The Drancy internment camp served as the main departure point for Jewish deportees from France to Nazi death camps between August 1941 and August 1944.
The two swastikas were drawn in two different buildings. One measured a few centimetres across, while the other was nearly one metre (3.2 feet) in diameter.
A candidate in the upcoming municipal elections spotted the swastikas Wednesday while campaigning, before notifying memorial associations, he told AFP.
"In this neighbourhood more than any other, which was once a transit camp for Holocaust victims before they were deported to death camps by the Nazis, these acts are extremely serious," Gokhan Unver, a mayoral candidate for the hard-left France Unbowed (LFI), told AFP.
Three local lawmakers had filed a report with judicial authorities, he added.

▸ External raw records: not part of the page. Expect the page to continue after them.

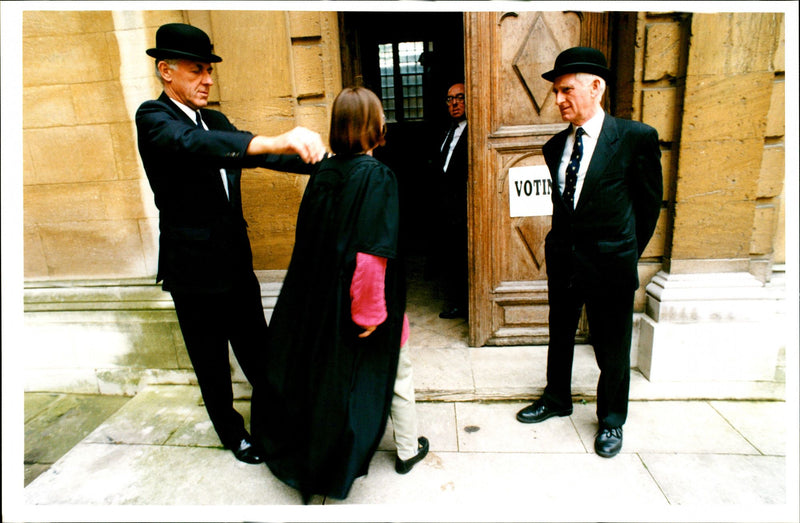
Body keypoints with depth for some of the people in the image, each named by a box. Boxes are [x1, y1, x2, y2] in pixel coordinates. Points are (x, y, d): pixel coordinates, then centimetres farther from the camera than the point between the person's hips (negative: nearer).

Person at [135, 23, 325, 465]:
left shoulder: (215, 120, 9)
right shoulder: (153, 117, -14)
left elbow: (252, 152, 8)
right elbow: (195, 146, -34)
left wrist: (316, 160, -9)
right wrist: (275, 142, -49)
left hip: (236, 261, 6)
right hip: (195, 268, -6)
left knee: (256, 346, 19)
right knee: (211, 361, 13)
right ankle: (231, 432, 34)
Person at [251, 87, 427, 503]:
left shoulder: (322, 172, -2)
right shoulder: (377, 176, -19)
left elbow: (307, 238, 4)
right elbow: (374, 251, -25)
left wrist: (322, 292, 13)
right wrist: (373, 310, -16)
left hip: (322, 295, 6)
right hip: (361, 296, -5)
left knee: (327, 368, 22)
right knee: (394, 370, 16)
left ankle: (315, 447, 41)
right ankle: (408, 450, 34)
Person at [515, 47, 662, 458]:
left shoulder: (636, 138, -10)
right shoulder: (555, 146, 3)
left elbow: (650, 202, -1)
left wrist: (628, 253, 5)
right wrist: (567, 243, 14)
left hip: (610, 264, -4)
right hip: (563, 261, 4)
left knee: (612, 351, 11)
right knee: (560, 337, 19)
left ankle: (611, 419, 35)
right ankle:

A memorial near the housing estate where the swastikas were spray-painted, was vandalised in March 2024.
France is home to western Europe's largest Jewish population, at around half a million people, as well as a significant Muslim community sensitive to the plight of the Palestinian people in Gaza.
Members of France's Jewish community have said the number of antisemitic acts has surged following the attack by Hamas on Israel on October 7, 2023 which triggered Israel's military response.
The interior ministry recorded 886 antisemitic acts between January 1 and August 31, 2025, 20-percent down on the same period in 2024.